Document section —
:::::

As used herein, the terms “high competence image”, “high competency images” refer to a level of expertise that is generally associated with a professional image maker or photographer. As such the terms “high competence”, “high competency”, and “professional” may be used interchangeably throughout the description herein.

As used herein, the terms “low competence image”, “low competency images” refer to a level of expertise that is generally associated with an amateur image maker or photographer. As such the terms “low competence”, “low competency”, and “amateur” may be used interchangeably throughout the description herein.

The exemplary embodiments described herein generally provide for a system and method for providing tailored services and product offerings to a photographer based on an automatic assessment of the competency level of the photographer. The competency of the photographer is determined by statistically comparing features of a set of photographs taken by the photographer against similar features of a set of photographs taken by a professional photographer. Once the competency level of the photographer has been determined, a photography services provider, such as professional printers, can tailor the services and products offered to the photographer according to the photographer's competency level.

Provided in FIG. 1 is a schematic view of one embodiment of a system for tailoring services and products offered to a photographer, indicated generally at 10. The system 10 can include a collection of high competency images, indicated generally at 20, a collection of the photographer's images, indicated generally at 40, and a computer system, indicated generally at 60.

The collection of high competency images 20 can include images produced by at least one professional photographer. In one embodiment, the collection of high competency images can include images from the portfolios of multiple professional photographers. Such portfolios can be stored on photo sharing websites. In this case, the professionalism or high competency (HC) of the photographer can be assured by selecting images, or portfolios of images from moderated photography groups of sufficient skill level, whose membership is controlled by the moderator.

The collection of high competency images 20 can include a variety of subject matter, including landscapes, still life, and people. The collection of high competency images includes a plurality of subsets of face images, indicated generally at 22a, 22b . . . 22i, having a face 24 or faces of subjects of the composition. The face images 22 can include images of portraits, profiles, full body photos, midriff photos, and photos of groups of people. The faces 24 in these photos can be oriented at different angles and rotations with respect to a vertical axis, indicated by the dashed line 26, of the image. Additionally, the faces 24 can, be located anywhere within the boundary 28 of the image and can fill any percentage of the area contained within the boundary of the image.

The collection of the photographer's images 40 can include images from a photographer's personal camera or other image capturing device, such as a cell phone, video camera, and the like. The images can also include a variety of subject matter, including landscapes, still life, and people. The collection of the photographer's images includes a subset of face images, indicated generally at 42, having a face or faces 44 of subjects of the composition. The face images can include faces with the varying size, location, orientation, and rotation in the images similar to the collection of high competency images 20 described above.

It will be appreciated that statistical differences can be determined between composition layout of photographs taken by professional photographers and photographs taken by amateur photographers. For example, the placement of subjects in general, and people in particular, can be used as a differentiator between HC and LC photographers. More specifically, it has been found that a HC photographer may change the vertical face placement depending on face size. In contrast, a LC photographer generally tends to place smaller faces lower in the photograph boundary. As another example, usage of the portrait aspect ratio (image width is less than the image height) is significantly higher among HC photographers as compared to LC photographers.

:::::

Excerpted records —
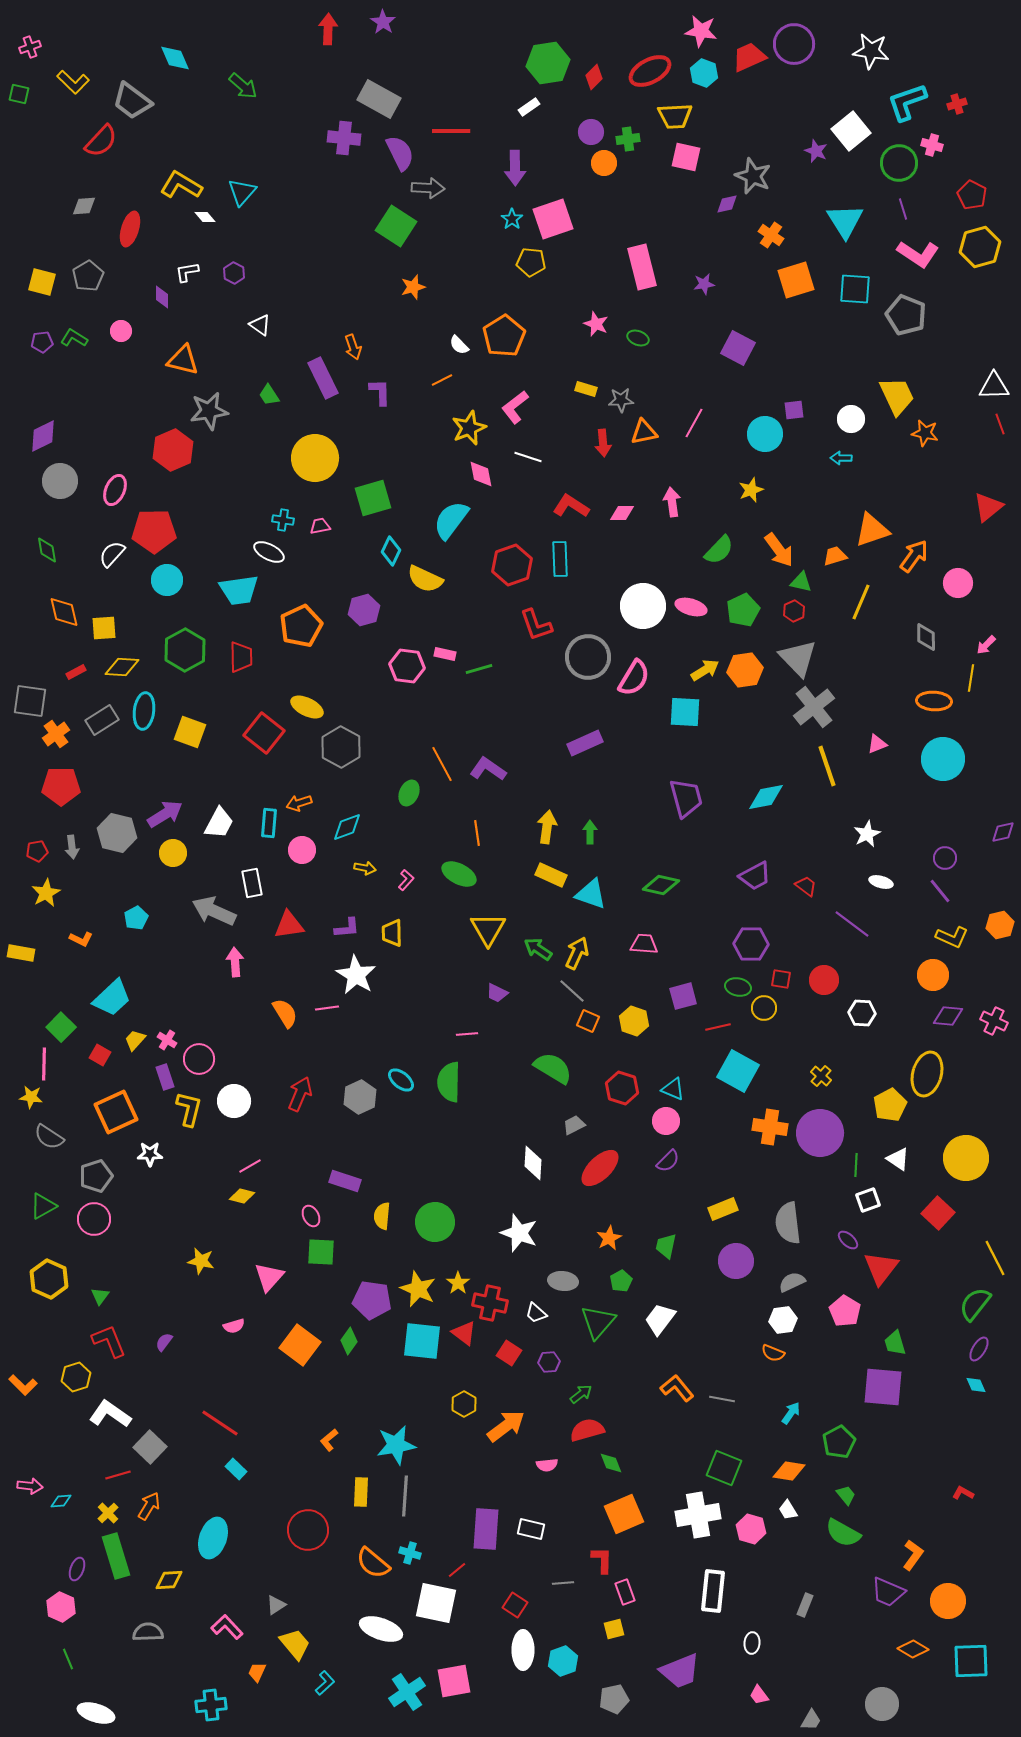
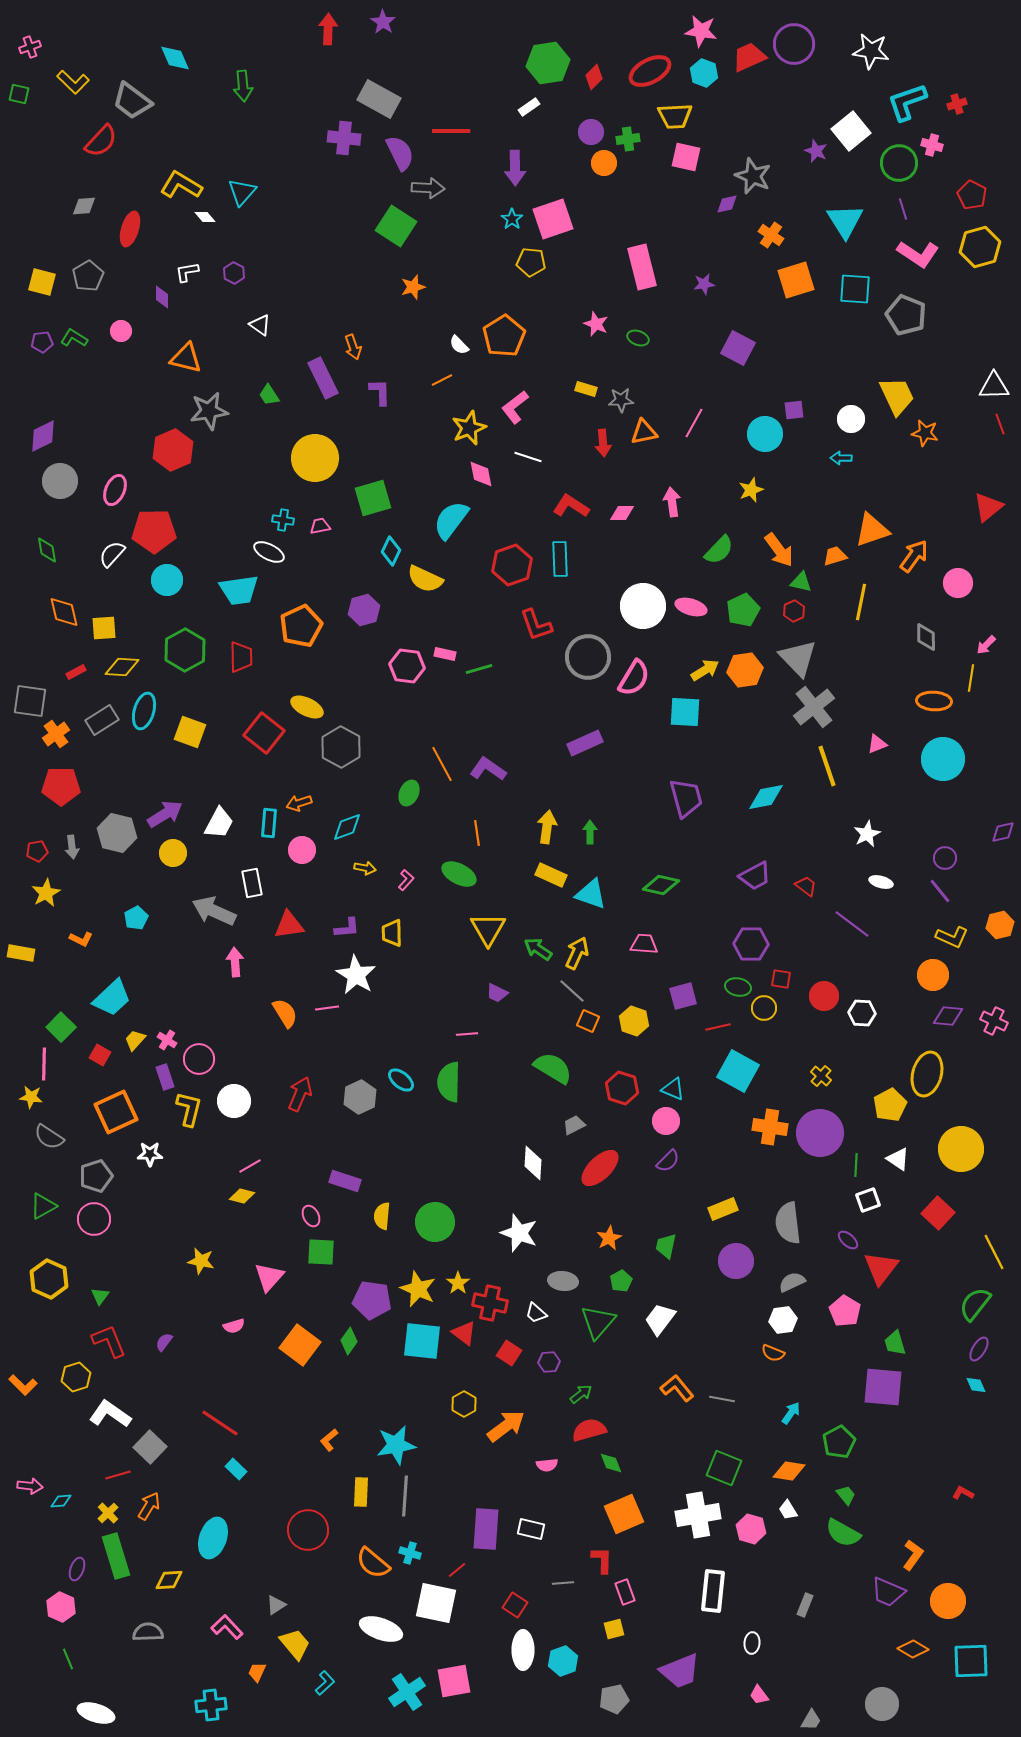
green arrow at (243, 86): rotated 44 degrees clockwise
orange triangle at (183, 360): moved 3 px right, 2 px up
yellow line at (861, 602): rotated 12 degrees counterclockwise
cyan ellipse at (144, 711): rotated 9 degrees clockwise
red circle at (824, 980): moved 16 px down
yellow circle at (966, 1158): moved 5 px left, 9 px up
yellow line at (995, 1258): moved 1 px left, 6 px up
red semicircle at (587, 1430): moved 2 px right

:::::

Exercises to complete —
1/ In the text on assessing photographer competency, where do low competency photographers generally tend to place smaller faces?
2/ Reproduce the stretch of the text on assessing photographer competency from "The collection of high competency images 20 can include images" through "by the moderator.".

Answers to the tasks —
1/ Lower in the photograph boundary.

2/
The collection of high competency images 20 can include images produced by at least one professional photographer. In one embodiment, the collection of high competency images can include images from the portfolios of multiple professional photographers. Such portfolios can be stored on photo sharing websites. In this case, the professionalism or high competency (HC) of the photographer can be assured by selecting images, or portfolios of images from moderated photography groups of sufficient skill level, whose membership is controlled by the moderator.